Tell Claude what to test and what not to test:

# Testing
- Framework: pytest
- Run: pytest tests/ -v --tb=short
- Test data processing functions with deterministic fixtures
- Test model architecture: correct input/output shapes, forward pass runs without error
- Test data loading: schema validation passes, no NaN in required columns
- Do NOT test model accuracy in unit tests (that is evaluation, not testing)
- Test inference endpoints: correct response format, handles edge cases (empty input, wrong dtype)
- Coverage target: 80% on src/ excluding src/notebooks/

Common ML-specific Claude mistakes and how to prevent them

Suggesting GPU code for CPU environments. If your deployment is CPU-only, add an explicit rule: "Inference code must never assume GPU availability." Claude will add device-agnostic code patterns.

Creating data leakage. Claude sometimes normalizes features using statistics from the full dataset instead of the training set only. Add a rule: "All feature transformations must be fit on training data only, then applied to test data using the fitted transformer."

Ignoring memory constraints. For large datasets, Claude might suggest loading everything into memory at once. Add your RAM limit and specify that data loading should use generators or chunked reading for datasets larger than a certain size.

Using deprecated APIs. ML libraries move fast. If you are on a specific version of PyTorch, scikit-learn, or pandas, specify it. Claude might suggest APIs from newer versions that are not available in your environment.

Generating your ML config automatically

Writing all of these sections from scratch takes time. ContextKit's free generator includes Python and data science as project types. Answer the 5 questions about your stack and it generates a CLAUDE.md with the right structure for ML work. You can then customize the specific details (your GPU, your tracking tool, your framework preferences) in a few minutes.
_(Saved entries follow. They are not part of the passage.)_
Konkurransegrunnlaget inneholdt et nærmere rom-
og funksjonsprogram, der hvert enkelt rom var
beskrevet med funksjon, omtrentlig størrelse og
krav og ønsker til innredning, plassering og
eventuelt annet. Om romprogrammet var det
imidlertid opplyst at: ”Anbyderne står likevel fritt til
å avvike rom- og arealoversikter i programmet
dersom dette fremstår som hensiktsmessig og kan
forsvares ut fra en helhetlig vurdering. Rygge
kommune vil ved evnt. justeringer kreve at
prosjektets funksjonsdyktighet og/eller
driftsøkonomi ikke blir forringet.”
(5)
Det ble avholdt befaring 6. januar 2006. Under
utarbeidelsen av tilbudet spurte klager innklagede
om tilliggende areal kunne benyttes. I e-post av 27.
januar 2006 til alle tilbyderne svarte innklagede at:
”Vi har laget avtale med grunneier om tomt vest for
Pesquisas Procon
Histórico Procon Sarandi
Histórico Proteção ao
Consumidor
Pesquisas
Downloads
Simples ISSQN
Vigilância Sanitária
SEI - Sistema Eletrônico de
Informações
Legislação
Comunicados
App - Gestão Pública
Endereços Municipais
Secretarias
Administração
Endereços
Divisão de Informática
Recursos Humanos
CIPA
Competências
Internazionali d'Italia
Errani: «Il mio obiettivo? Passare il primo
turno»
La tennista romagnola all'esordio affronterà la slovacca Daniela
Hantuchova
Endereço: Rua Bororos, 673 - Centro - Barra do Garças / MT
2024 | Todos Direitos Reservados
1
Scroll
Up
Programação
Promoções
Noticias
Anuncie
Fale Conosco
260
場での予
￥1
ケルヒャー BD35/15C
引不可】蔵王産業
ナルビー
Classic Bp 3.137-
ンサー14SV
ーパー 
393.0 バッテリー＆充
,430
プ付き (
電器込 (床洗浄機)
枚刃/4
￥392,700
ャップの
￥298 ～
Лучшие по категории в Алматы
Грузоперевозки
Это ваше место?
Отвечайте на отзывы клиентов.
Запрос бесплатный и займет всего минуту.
After customizing, run your config through the Analyzer to check what you might still be missing. ML projects often score low on the guardrails category because developers forget to add rules about data safety, compute limits, and reproducibility.

If you prefer the terminal, npx contextkit score checks your CLAUDE.md from the command line and returns specific suggestions for improvement. It runs in 2 seconds and works in CI if you want to enforce a minimum config quality across your team's ML repos.

The bottom line

ML projects benefit more from a good CLAUDE.md than most other project types. The gap between "Claude generates generic Python" and "Claude generates code that fits your exact data pipeline, respects your compute limits, and follows your experiment tracking conventions" is entirely in the configuration.

It takes 15-20 minutes to set up a solid ML config. For ML work where a single mistake in data handling or training configuration can cost hours of retraining, that is time well spent.